[PATCH 08/14] mm: meminit: Initialise remaining memory in parallel with kswapd

From: Mel Gorman
Date: Mon Apr 13 2015 - 06:19:45 EST


Memory is only partially initialised at the moment. When this patch is
applied the first task kswapd does is initialise all remaining memmap in
parallel. This has two advantages. The first is that it's parallelised,
should take less time and boot faster on large machines. The second is
that the initialisation is taking place on a CPU local to the memory being
initialised. The user-visible effect on large machines is that free memory
will appear to rapidly increase early in the lifetime of the system until
kswapd reports that all memory is initialised in the kernel log. It'll
report the time to initialise so that the speedup can be estimated. Once
initialised there should be no other user-visibile effects.
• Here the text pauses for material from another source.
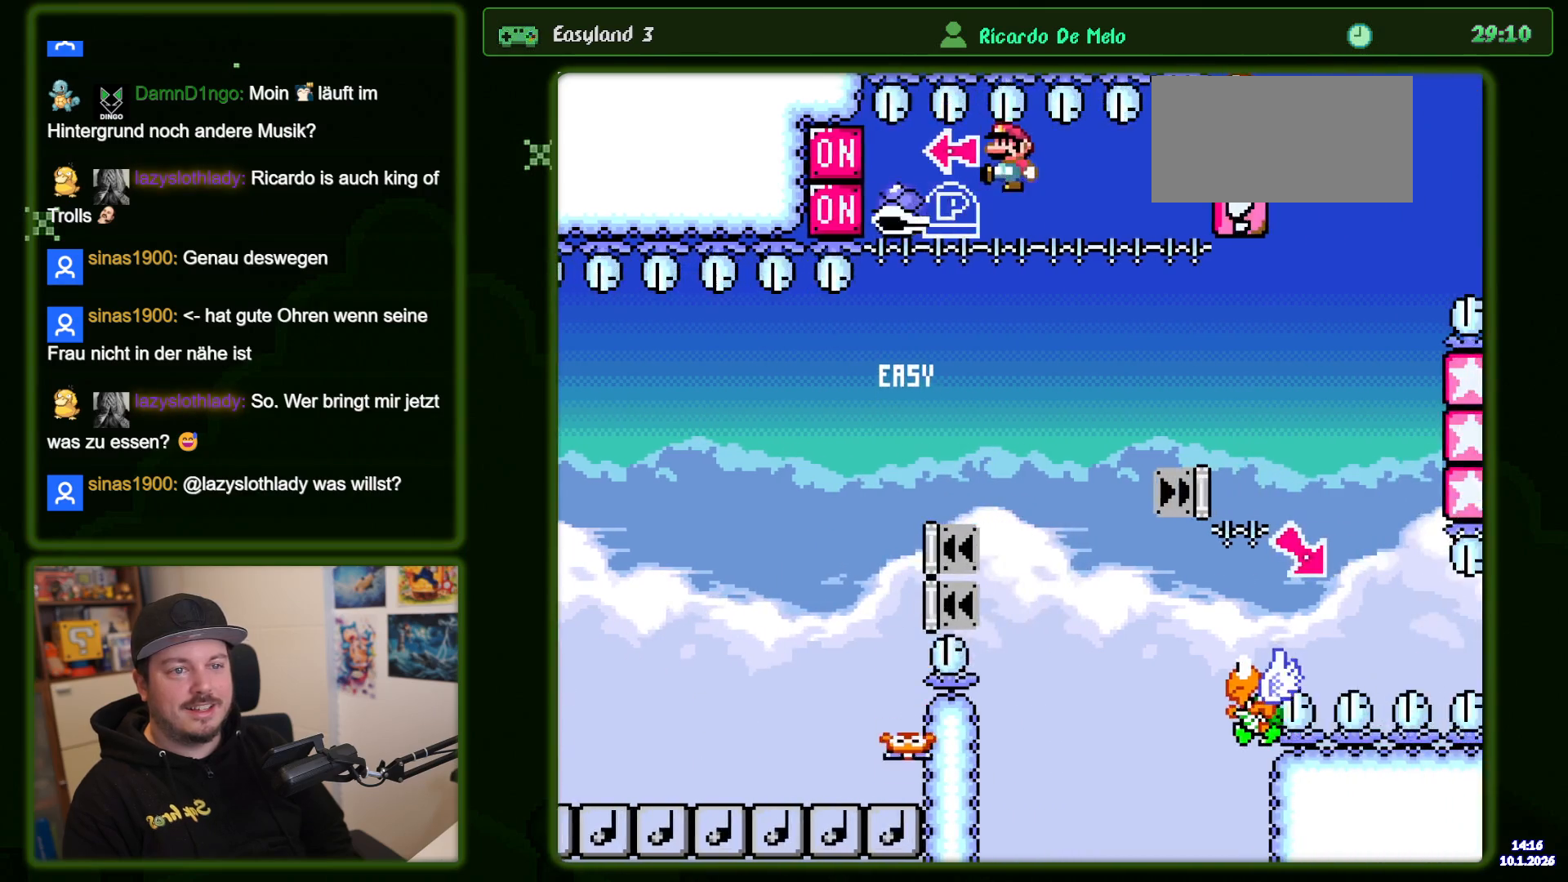
{"buttons": ["Y"], "events": [[133, "DPAD_RIGHT", "down"], [400, "DPAD_RIGHT", "up"], [483, "B", "up"]]}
Potentially
the initialisation could be further parallelised using all CPUs local to
a node but it's expected that a single CPU will be able to saturate the
memory bus during initialisation and the additional complexity is not
justified.

Signed-off-by: Mel Gorman <mgorman@xxxxxxx>
---
mm/internal.h | 6 +++
mm/mm_init.c | 1 +
mm/page_alloc.c | 116 ++++++++++++++++++++++++++++++++++++++++++++++++++++++--
mm/vmscan.c | 6 ++-
4 files changed, 123 insertions(+), 6 deletions(-)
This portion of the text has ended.